Task brief: Transcribe the material verbatim, starting at its first line and stopping once the line containing "left hip: (568, 288)" has been given; no picture should appear.

▼

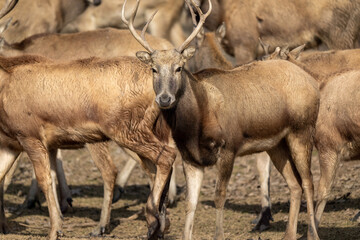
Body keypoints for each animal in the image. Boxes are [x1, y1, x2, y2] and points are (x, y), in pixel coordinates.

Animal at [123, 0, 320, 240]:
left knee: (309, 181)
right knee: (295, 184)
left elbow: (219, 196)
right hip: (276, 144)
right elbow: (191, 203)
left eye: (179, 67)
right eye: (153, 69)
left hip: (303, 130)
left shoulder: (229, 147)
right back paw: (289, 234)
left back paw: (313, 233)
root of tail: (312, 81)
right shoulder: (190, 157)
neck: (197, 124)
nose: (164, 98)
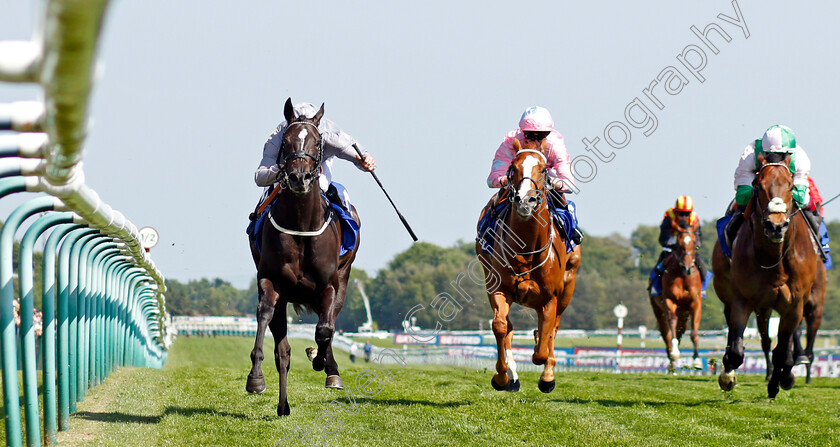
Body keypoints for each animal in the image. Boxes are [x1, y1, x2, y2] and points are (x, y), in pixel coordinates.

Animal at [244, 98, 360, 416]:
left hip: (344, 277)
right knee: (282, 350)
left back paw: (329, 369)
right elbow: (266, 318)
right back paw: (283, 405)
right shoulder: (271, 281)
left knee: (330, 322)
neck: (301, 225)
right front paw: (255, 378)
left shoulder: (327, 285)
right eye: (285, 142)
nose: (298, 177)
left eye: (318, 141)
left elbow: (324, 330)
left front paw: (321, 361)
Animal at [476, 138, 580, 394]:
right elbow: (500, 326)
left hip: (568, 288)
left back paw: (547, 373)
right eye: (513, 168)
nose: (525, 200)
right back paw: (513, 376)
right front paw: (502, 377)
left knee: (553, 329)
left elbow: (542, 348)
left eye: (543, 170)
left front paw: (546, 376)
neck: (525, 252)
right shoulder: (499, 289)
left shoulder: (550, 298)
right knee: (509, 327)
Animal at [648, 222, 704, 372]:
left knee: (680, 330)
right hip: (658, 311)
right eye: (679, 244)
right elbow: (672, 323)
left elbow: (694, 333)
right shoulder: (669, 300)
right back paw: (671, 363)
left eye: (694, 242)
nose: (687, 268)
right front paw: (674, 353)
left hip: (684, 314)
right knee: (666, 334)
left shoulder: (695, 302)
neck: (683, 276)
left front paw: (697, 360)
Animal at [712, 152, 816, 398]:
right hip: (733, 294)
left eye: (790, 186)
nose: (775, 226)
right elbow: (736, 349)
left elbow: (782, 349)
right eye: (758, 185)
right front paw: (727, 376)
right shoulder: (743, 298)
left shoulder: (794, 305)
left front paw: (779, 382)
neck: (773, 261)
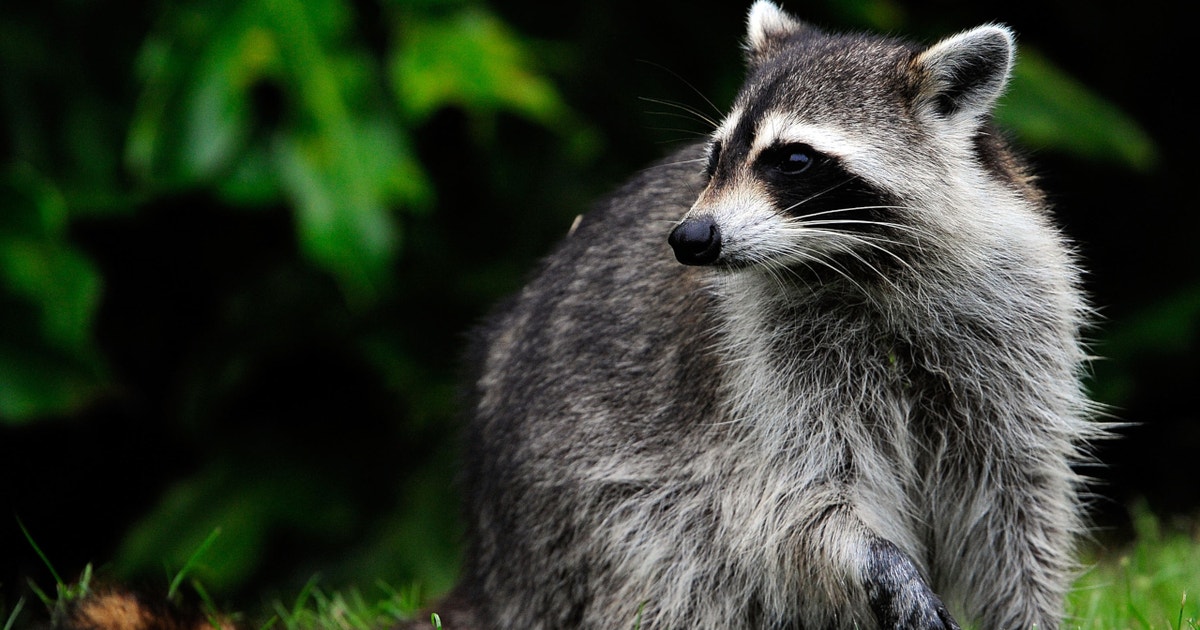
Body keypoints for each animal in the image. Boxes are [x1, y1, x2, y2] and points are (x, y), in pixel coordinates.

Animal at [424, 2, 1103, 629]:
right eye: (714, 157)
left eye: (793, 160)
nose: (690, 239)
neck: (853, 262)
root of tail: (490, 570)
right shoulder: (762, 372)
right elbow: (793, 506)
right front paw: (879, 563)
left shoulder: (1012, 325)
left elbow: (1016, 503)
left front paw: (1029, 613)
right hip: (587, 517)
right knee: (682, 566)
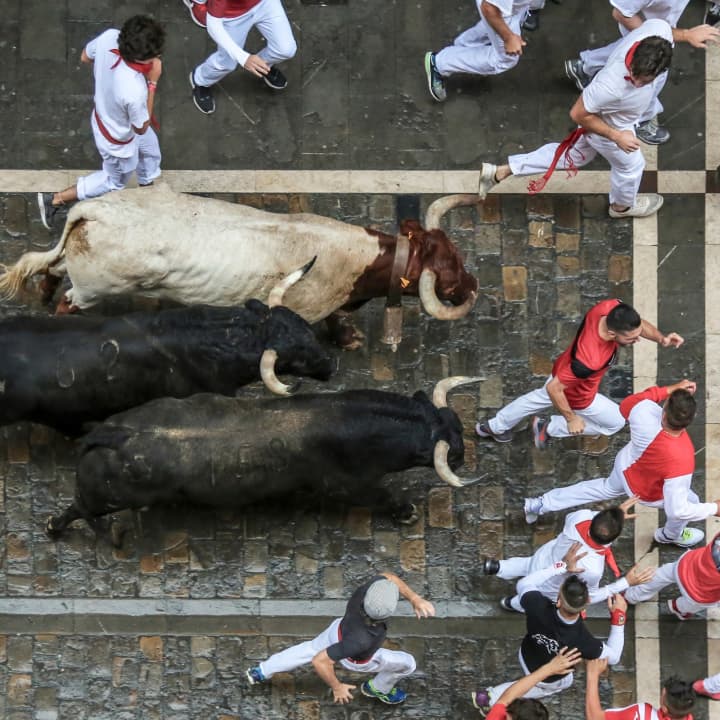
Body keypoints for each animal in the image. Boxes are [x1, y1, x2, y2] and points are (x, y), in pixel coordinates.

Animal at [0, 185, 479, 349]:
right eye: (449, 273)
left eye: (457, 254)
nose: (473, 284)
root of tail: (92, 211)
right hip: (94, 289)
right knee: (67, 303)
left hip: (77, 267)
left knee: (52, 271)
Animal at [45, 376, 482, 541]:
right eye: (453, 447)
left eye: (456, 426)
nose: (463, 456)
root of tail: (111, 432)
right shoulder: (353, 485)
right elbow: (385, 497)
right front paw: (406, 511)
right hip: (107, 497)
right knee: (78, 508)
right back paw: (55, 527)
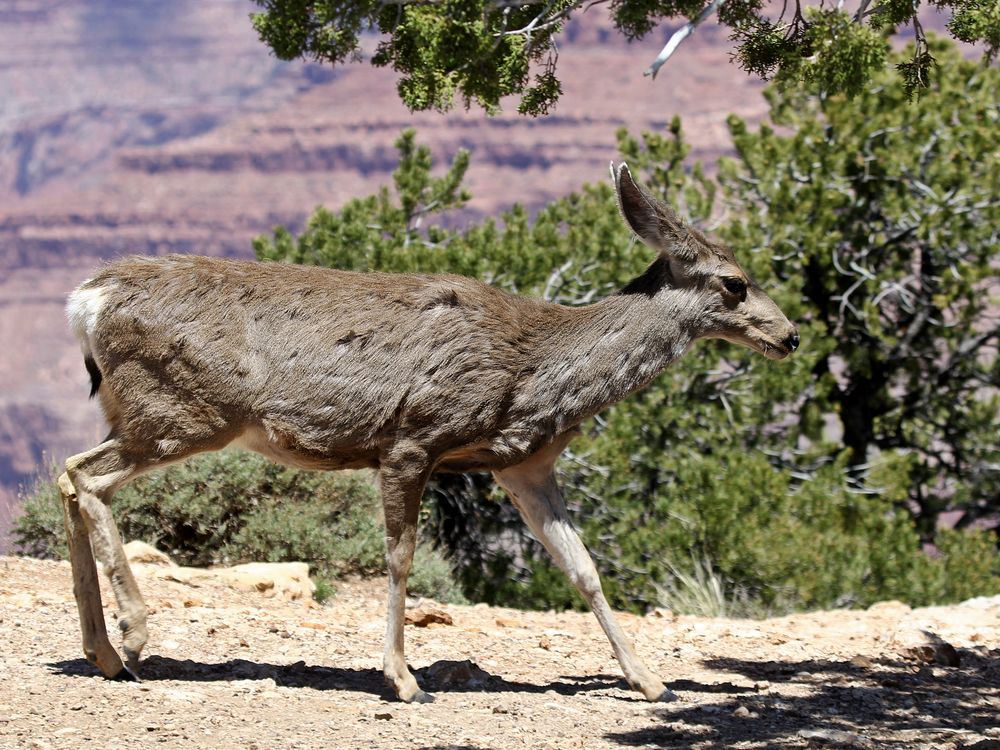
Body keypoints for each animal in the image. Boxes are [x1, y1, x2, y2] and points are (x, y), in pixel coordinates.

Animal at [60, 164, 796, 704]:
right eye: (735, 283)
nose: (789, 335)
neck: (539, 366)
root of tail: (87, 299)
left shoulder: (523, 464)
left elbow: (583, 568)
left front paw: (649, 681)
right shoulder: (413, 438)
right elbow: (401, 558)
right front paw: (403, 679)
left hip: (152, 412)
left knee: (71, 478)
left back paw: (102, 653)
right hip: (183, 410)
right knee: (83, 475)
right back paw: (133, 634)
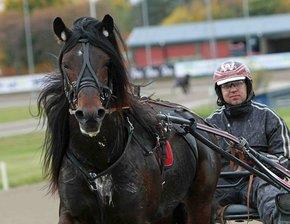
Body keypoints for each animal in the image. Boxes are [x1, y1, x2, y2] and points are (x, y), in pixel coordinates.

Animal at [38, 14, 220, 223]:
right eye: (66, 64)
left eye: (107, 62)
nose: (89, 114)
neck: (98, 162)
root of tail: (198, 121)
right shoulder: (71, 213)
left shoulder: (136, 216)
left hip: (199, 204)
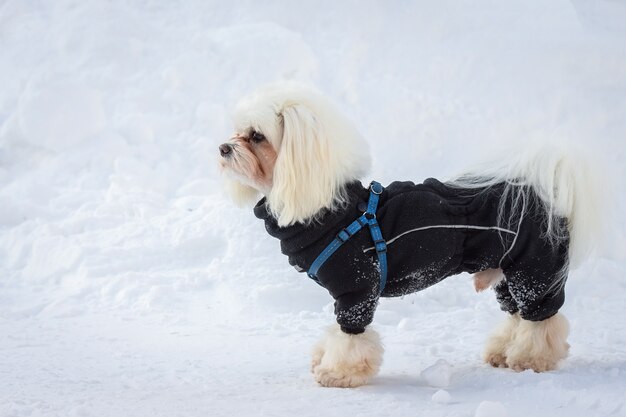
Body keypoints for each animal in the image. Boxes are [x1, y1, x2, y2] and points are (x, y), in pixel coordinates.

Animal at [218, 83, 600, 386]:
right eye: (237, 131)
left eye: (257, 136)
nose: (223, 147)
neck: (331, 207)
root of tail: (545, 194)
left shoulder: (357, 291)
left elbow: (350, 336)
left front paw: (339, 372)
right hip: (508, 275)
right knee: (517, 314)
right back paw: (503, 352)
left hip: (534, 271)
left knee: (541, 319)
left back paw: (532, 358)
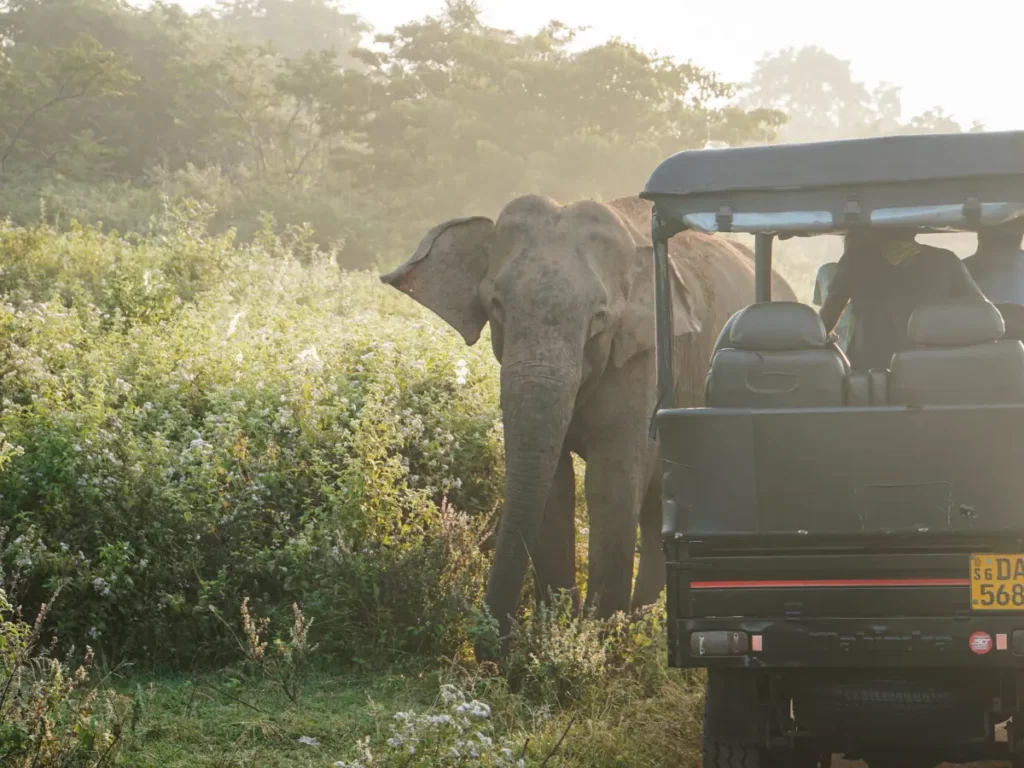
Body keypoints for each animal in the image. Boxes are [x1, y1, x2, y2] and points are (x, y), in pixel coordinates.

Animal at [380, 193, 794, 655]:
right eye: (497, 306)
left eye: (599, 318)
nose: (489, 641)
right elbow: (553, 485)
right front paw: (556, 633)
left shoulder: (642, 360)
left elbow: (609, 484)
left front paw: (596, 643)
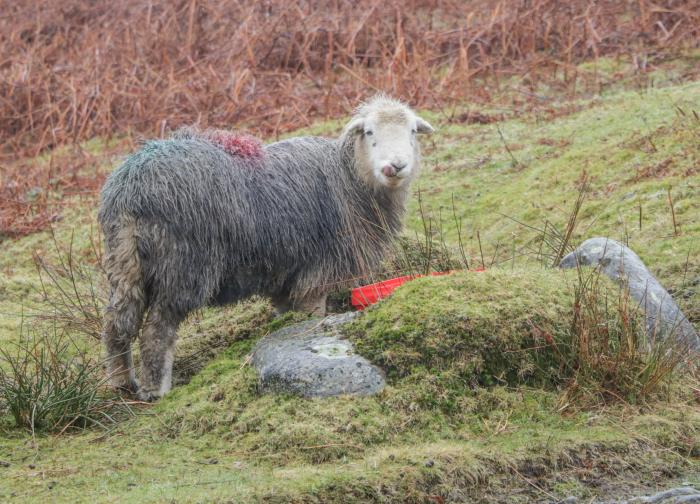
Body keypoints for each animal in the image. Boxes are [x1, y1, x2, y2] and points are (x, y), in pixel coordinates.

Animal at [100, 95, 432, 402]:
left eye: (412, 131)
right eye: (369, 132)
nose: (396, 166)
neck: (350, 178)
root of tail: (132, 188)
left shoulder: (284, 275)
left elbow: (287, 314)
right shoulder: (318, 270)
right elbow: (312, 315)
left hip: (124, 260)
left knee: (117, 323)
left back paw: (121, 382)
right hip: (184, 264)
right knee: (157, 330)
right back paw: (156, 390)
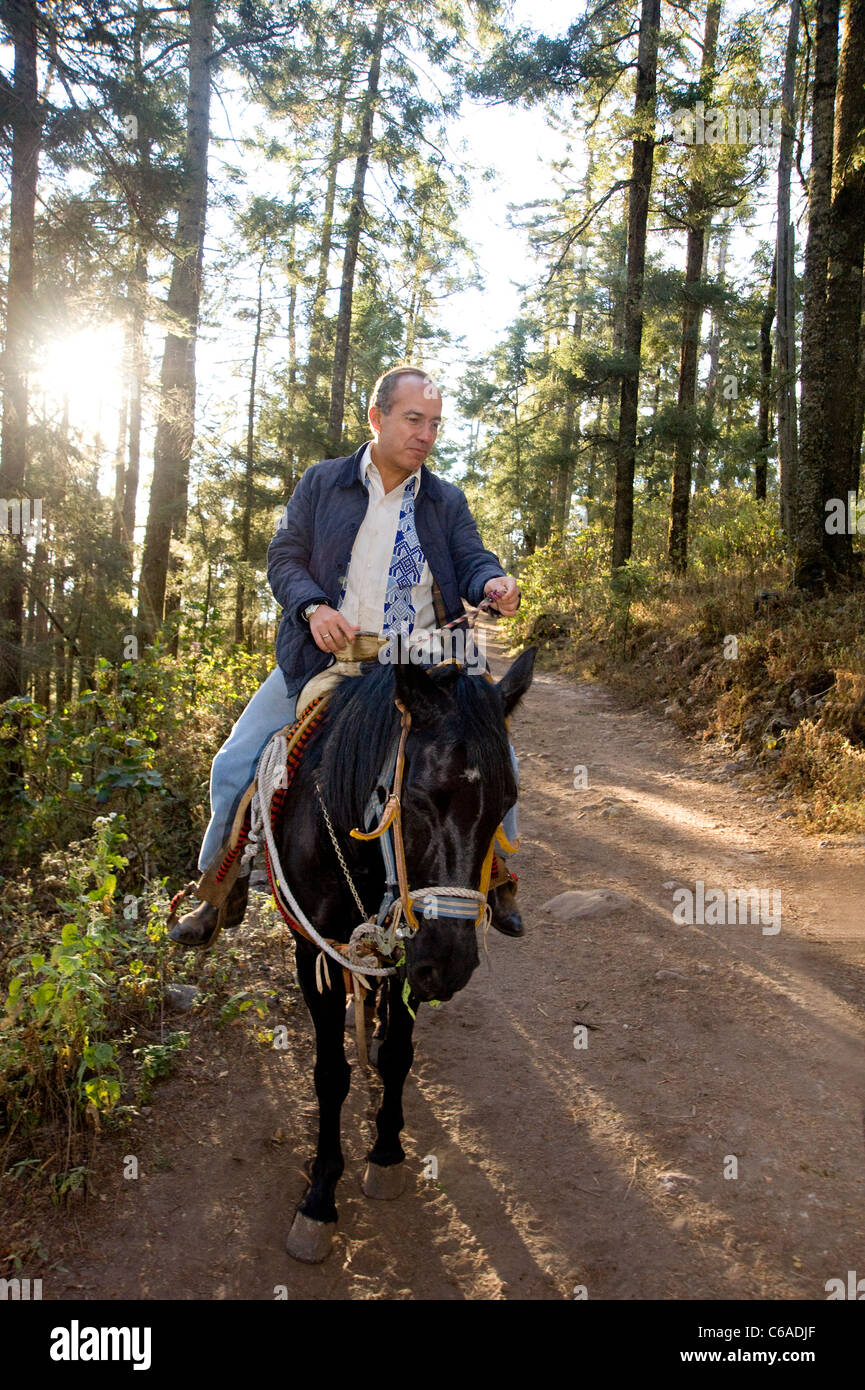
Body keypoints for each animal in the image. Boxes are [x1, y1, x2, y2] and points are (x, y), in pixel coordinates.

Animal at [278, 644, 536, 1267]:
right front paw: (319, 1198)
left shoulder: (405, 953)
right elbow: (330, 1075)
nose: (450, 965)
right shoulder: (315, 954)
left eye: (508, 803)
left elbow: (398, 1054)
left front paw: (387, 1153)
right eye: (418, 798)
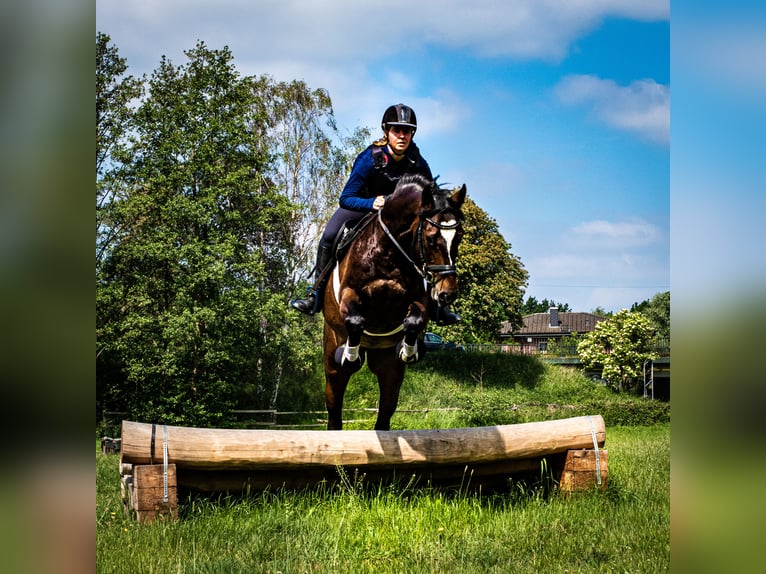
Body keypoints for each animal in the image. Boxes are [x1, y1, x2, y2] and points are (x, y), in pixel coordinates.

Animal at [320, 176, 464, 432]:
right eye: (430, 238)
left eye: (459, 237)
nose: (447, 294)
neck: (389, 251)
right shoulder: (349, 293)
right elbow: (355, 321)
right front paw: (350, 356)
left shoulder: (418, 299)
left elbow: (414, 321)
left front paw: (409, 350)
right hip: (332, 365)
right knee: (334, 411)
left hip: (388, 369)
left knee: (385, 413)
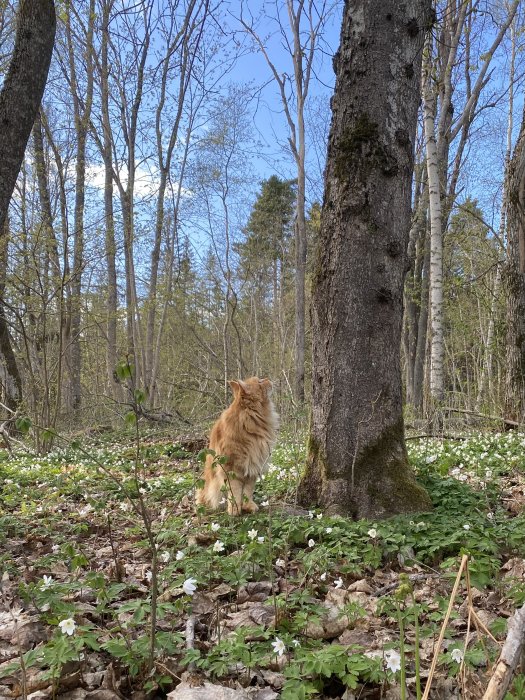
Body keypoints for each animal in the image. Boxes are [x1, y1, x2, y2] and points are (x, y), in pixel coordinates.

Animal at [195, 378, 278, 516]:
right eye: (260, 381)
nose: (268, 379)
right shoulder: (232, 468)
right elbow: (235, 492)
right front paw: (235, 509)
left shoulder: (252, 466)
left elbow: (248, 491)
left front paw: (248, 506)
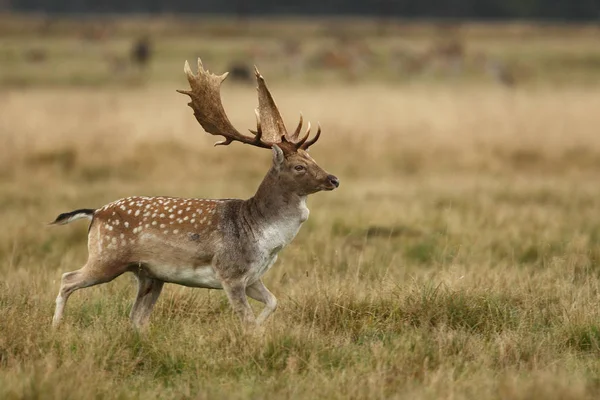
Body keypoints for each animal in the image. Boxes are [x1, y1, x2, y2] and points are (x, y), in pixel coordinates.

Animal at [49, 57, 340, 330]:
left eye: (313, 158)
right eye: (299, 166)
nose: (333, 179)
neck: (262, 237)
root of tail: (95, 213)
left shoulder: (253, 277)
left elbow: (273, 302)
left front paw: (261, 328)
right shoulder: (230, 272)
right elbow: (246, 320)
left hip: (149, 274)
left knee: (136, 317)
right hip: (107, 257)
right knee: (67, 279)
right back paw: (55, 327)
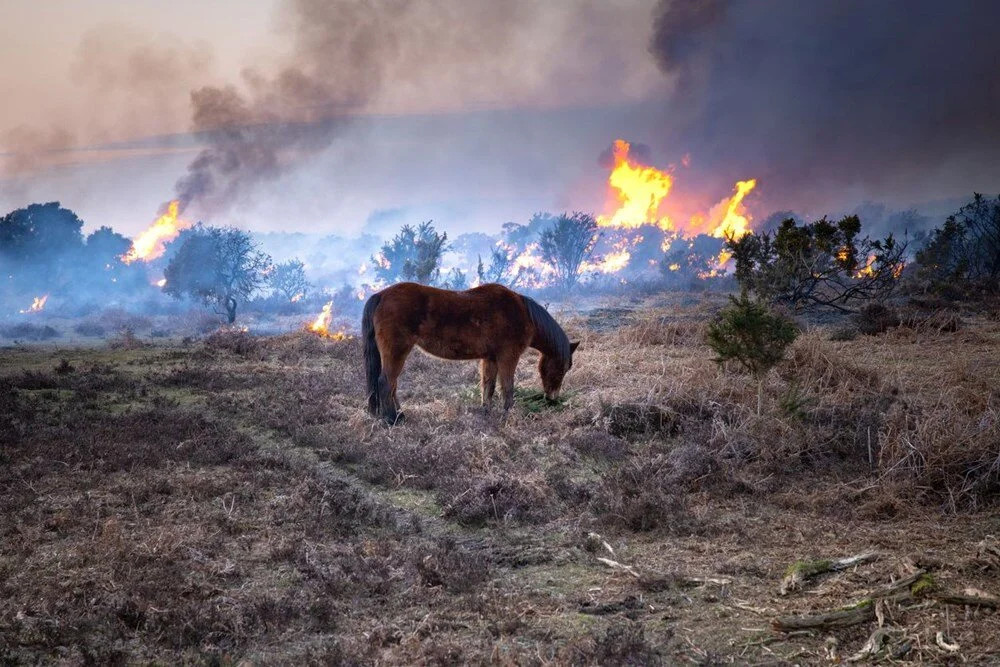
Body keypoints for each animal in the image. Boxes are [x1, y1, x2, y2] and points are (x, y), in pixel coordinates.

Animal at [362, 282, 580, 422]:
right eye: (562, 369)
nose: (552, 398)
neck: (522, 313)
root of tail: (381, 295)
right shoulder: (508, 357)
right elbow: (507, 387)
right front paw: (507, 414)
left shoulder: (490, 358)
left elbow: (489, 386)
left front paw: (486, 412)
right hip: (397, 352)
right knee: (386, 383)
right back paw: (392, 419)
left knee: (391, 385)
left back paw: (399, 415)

▲

Exercise solution:
Body keypoints for each animal in the image. Boxes are [x1, y1, x2, y2] and points are (x, y), in pixel coordinates.

Animal at [123, 0, 320, 240]:
left knee: (309, 181)
right knee: (295, 184)
left elbow: (219, 196)
right hip: (276, 144)
right elbow: (191, 203)
left eye: (179, 67)
right eye: (153, 69)
left hip: (303, 130)
left shoulder: (229, 147)
right back paw: (289, 234)
left back paw: (313, 233)
root of tail: (312, 81)
right shoulder: (190, 157)
neck: (197, 124)
nose: (164, 98)
Body keypoints for each animal in the image. Boxes are [x1, y1, x2, y2] and points are (x, y), in pixel coordinates.

Animal at [244, 98, 360, 416]:
left hip: (344, 277)
right knee: (282, 350)
left back paw: (329, 369)
right elbow: (266, 318)
right back paw: (283, 405)
right shoulder: (271, 281)
left knee: (330, 322)
neck: (301, 225)
right front paw: (255, 378)
left shoulder: (327, 285)
right eye: (285, 142)
nose: (298, 177)
left eye: (318, 141)
left elbow: (324, 330)
left front paw: (321, 361)
Animal at [476, 138, 580, 394]:
right elbow: (500, 326)
left hip: (568, 288)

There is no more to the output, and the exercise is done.